After attending St. Rose School, which his son now attends, Spelliscy graduated from St. Francis Xavier High School in 1973. He admits the education might not have a direct bearing on his job externally, but it does internally on how he conducts himself on a daily basis.
"It was great to have the faith and religion class as part of my everyday experience. It's made a difference. It's hard to get exposure just by going to church on Sunday.
"You realize later in life just how important a Catholic education is when you become a parent," he said.
Criminal defence lawyer Mona Duckett cites serving as chair of Catholic Social Services' Sign of Hope campaign and as a member of the board of governors at St. Joseph's College, among many roles she has assumed in both Church and community.
"My Catholic education has influenced my secular life because as I was going to school, Catholicism, Christianity, knowing, loving and respecting God were pervasive in my life, both at home and at school," she said.
Children on the path
Her three children are currently enrolled at St. Brendan's, where Duckett attended Grades 1 to 9. She later graduated from Austin O'Brien High School.
"At the moment, given the commitments in my professional life and to my children, I'm limited to my parish in an active sense," she said.

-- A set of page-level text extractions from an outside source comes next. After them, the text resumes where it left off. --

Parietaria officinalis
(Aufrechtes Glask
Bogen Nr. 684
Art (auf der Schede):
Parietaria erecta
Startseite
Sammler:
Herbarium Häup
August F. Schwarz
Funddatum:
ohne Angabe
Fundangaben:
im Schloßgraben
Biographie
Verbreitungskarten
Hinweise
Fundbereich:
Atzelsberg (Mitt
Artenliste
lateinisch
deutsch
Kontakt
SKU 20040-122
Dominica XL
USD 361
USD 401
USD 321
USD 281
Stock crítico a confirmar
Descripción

"I continue to be a firm believer in the importance of Catholic education. I think there are greater pulls in the secular world these days towards individualism, a lack of community, a lack of spirituality and a separation of Church and state which I don't think is particularly healthy. "To combat it, we need to strengthen our religious convictions, activities and attitudes within our parishes, homes and schools.
"We can't be downloading the obligation for instilling Catholic values into our children to the schools. People with busy lives and kids in all sorts of non-religious activities, still need to take the time to ensure they are practising their faith in their home. You can't just expect the schools to do it all."

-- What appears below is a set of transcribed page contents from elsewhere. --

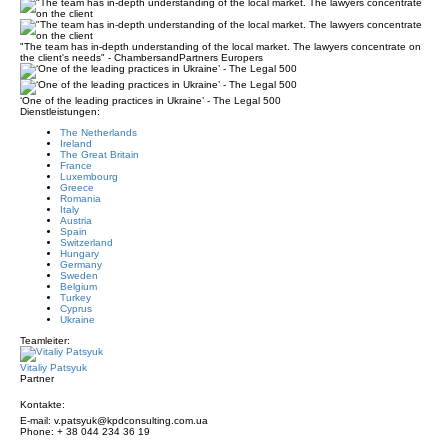
"The team has in-depth understanding of the local market. The lawyers concentrate on
the client's needs" - ChambersandPartners Europers
‘One of the leading practices in Ukraine’ - The Legal 500
Dienstleistungen:
The Netherlands
Ireland
The Great Britain
France
Luxembourg
Greece
Romania
Italy
Austria
Spain
Switzerland
Hungary
Germany
Sweden
Belgium
Turkey
Cyprus
Ukraine
Teamleiter:
Vitaliy Patsyuk
Partner
Kontakte:
E-mail: v.patsyuk@kpdconsulting.com.ua
Phone: + 38 044 234 36 19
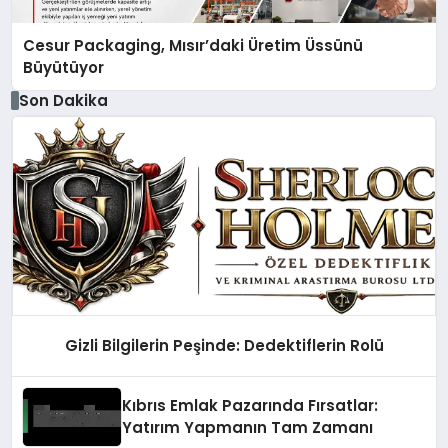
Cesur Packaging, Mısır’daki Üretim Üssünü
Büyütüyor
Son Dakika
Gizli Bilgilerin Peşinde: Dedektiflerin Rolü
Kıbrıs Emlak Pazarında Fırsatlar:
Yatırım Yapmanın Tam Zamanı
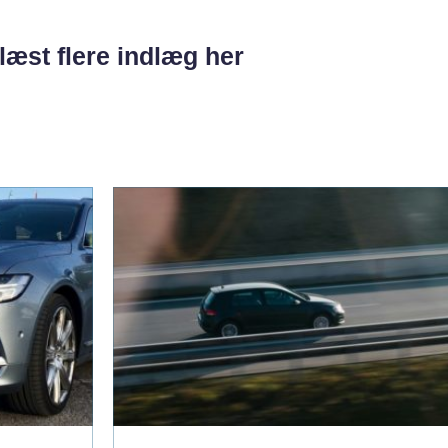
læst flere indlæg her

East Central Alberta regional schools superintendent David Keohane grew up in Edmonton, and now shares his experiences from his Wainwright office.

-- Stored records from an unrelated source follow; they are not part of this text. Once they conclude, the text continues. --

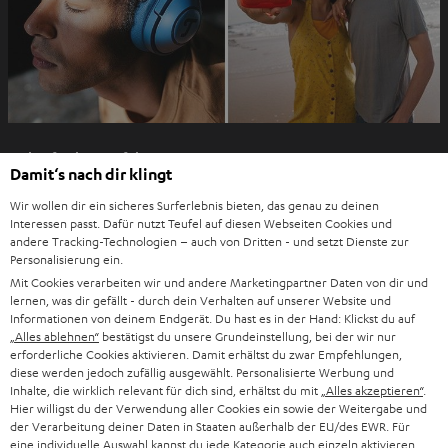
n
I
Einkaufen bei Teufel
m
Damit‘s nach dir klingt
n
8 Wochen Rückgaberecht
e
Wir wollen dir ein sicheres Surferlebnis bieten, das genau zu deinen
Direkt vom Hersteller
Interessen passt. Dafür nutzt Teufel auf diesen Webseiten Cookies und
u
andere Tracking-Technologien – auch von Dritten - und setzt Dienste zur
7 Teufel Shops
e
Personalisierung ein.
n
Mit Cookies verarbeiten wir und andere Marketingpartner Daten von dir und
Audio-Lexikon
lernen, was dir gefällt - durch dein Verhalten auf unserer Website und
T
Ratgeber
Informationen von deinem Endgerät. Du hast es in der Hand: Klickst du auf
a
„Alles ablehnen“
bestätigst du unsere Grundeinstellung, bei der wir nur
Wissen
b
erforderliche Cookies aktivieren. Damit erhältst du zwar Empfehlungen,
Inside
diese werden jedoch zufällig ausgewählt. Personalisierte Werbung und
ö
Entertainment
Inhalte, die wirklich relevant für dich sind, erhältst du mit
„Alles akzeptieren“
.
f
Im neuen Tab öffnen
Hier willigst du der Verwendung aller Cookies ein sowie der Weitergabe und
Shop
f
der Verarbeitung deiner Daten in Staaten außerhalb der EU/des EWR. Für
Kontakt
eine individuelle Auswahl kannst du jede Kategorie auch einzeln aktivieren
n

A graduate of Louis St. Laurent High School in 1978, Keohane agrees it is incumbent upon the school, family and Church to provide a student with the value system for a healthy spiritual life.
"I do not believe that my personal faith journey would be as strong as it is if I didn't have the opportunity to not only experience Catholic education as a student, but most importantly, if I didn't have the opportunity to be employed with a Catholic education," he said. "I tell this frequently to our teachers, about what a gift this job is to us as individuals.
"What we do is a great benefit to communities and to Church."
A Catholic education gives people within education the opportunity to live their faith journey on a daily basis, Keohane said.
"It's an incredible thing. What we find awesome about Catholic education is when a student learns something - perhaps a Thanksgiving prayer - and then brings it home to the family. It gets brought up and the family becomes stronger. And then the student brings back something learned from his family."
Singling out then high school religion teacher Patrick McDonald as an inspiring faith model and the reason he wanted to become a teacher, Keohane has remained true to his conviction that love of faith begets love of faith.
"A great thing about Catholic education is that you can be inspired by other people's faith journey who work with kids. There is an ocean of talent out there working with our kids.
"Catholic education in this province is an absolute gift. It's not offered the same in all provinces. It's publicly funded. Not only is it a right for Catholics to have, but it's an awesome form of evangelization," he said.
"I think our teachers really understand that the role of evangelization is strong. What we hope is that when a student graduates, when he makes a business decision, when he decides to get married, when he is doing something with his own child, he can think about something he learned through the role models in this own classroom."